I am all about building the season in bricks. Blocks you are able to repeat its final week without dread. For example, a speed and economy phase to improve cadence, mechanics, and the ability to relax at honest paces. Its success shows up as easier easy and steadier steady. Followed by a vert and durability phase to teach our body the language of trails and ultras. Its success shows up on harder efforts, where most ambitions go to retire. It’s important to resist the urge to carry every stimulus at once. Periodization is key. Just as specificity is compassion for your future self. These are all part of the training.

This might be another good rule of thumb: run the intended plan for 30 days. If at least 80% of planned sessions and all process metrics hold, it’s a good sign. If not, the plan might be too large for life at the moment. These try-outs are cheaper than apologies to yourself later on. It’s good to remember that adaptation is the product of signal and recovery. The body does not negotiate with your coach’s spreadsheet.
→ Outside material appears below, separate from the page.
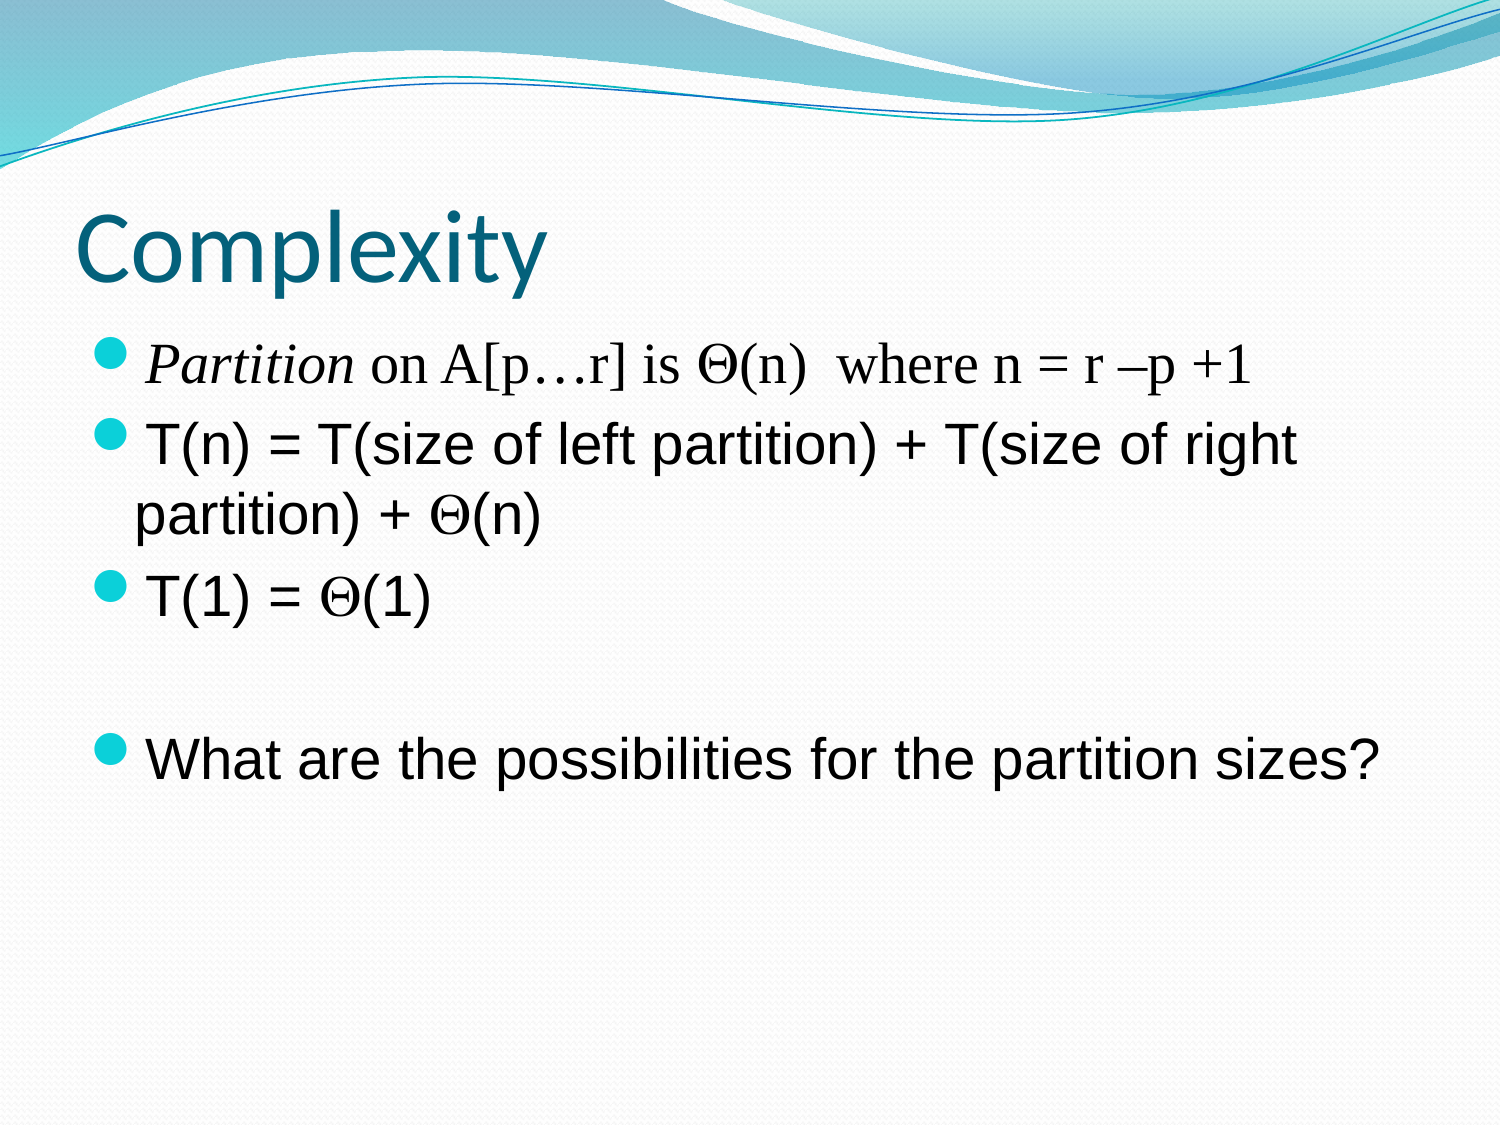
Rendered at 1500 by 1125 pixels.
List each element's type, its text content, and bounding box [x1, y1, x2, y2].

And many seasons aren’t about racing. 2025 wasn’t for me. I like to believe progress remains available: a consistency arc, paired with durability, this all services goals that place you on the other side of the aid station table before you return to the start line. And these grow the athlete you will later ask to perform.

While the sport will continue to reward spectacle (fine with me, spectacle has its uses). It reminds us that human effort can be luminous. But the making of an athlete still happens elsewhere. The “right” goal is the one that fits inside your life without hollowing it out. When described plainly, it still sounds like a promise you want to keep. Set goals that ask for courage in the practice, not bravado in the registration. Build seasons that make sense to your life as it is, not as it performs. If you must have a final message, let it be this: Pick the goal that creates energy instead of borrowing it, and let the arc do the rest. Everything else, whether it’s fitness or results, introduces itself in time.